- **Exercise**
Pull every line containing "HTTPPool" from the entries.

Source data
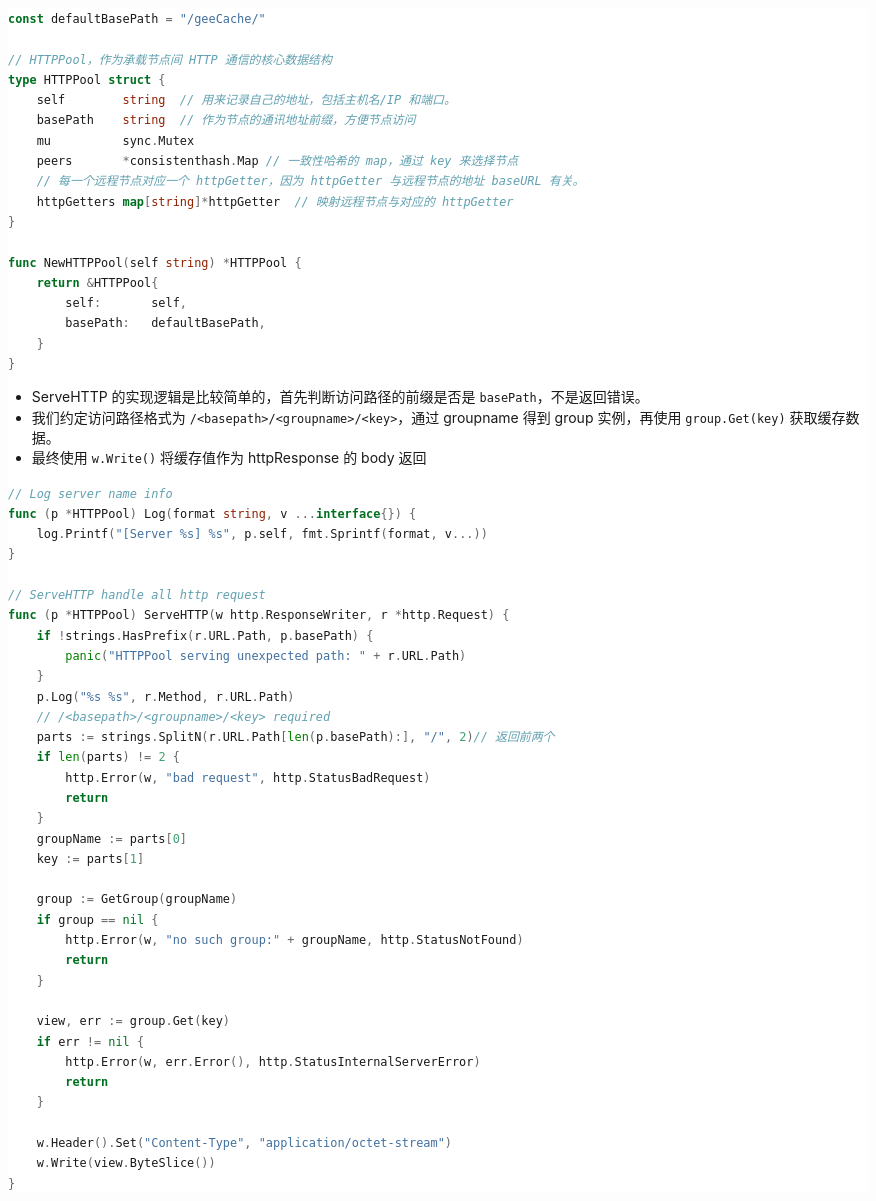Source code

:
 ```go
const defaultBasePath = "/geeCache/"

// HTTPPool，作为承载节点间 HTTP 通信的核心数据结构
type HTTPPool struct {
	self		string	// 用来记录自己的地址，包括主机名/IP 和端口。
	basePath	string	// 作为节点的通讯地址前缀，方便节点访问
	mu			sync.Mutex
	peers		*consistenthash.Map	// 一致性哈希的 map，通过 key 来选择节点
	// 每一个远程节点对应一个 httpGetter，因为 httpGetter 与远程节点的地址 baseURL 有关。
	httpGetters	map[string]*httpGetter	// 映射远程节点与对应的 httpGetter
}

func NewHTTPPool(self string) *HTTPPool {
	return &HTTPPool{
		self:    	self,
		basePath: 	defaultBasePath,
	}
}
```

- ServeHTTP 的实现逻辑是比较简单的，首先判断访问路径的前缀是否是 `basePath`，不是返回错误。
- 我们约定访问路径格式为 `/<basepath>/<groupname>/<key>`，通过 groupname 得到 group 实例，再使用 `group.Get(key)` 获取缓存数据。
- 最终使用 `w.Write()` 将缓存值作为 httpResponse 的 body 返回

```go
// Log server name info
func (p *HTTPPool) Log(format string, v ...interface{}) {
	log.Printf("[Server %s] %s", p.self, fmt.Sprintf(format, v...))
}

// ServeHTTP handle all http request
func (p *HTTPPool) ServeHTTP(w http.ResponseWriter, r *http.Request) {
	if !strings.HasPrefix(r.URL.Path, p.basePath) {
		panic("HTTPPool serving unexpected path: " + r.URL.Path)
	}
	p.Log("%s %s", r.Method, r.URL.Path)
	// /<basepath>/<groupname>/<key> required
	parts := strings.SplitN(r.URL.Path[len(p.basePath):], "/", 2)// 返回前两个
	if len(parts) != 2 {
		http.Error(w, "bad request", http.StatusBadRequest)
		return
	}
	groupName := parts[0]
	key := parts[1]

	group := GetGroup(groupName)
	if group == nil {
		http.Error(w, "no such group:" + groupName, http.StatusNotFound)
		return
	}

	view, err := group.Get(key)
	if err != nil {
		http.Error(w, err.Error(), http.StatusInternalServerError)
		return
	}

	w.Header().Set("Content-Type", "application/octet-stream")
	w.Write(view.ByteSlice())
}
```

- **Response for this exercise**
// HTTPPool，作为承载节点间 HTTP 通信的核心数据结构
type HTTPPool struct {
func NewHTTPPool(self string) *HTTPPool {
	return &HTTPPool{
func (p *HTTPPool) Log(format string, v ...interface{}) {
func (p *HTTPPool) ServeHTTP(w http.ResponseWriter, r *http.Request) {
		panic("HTTPPool serving unexpected path: " + r.URL.Path)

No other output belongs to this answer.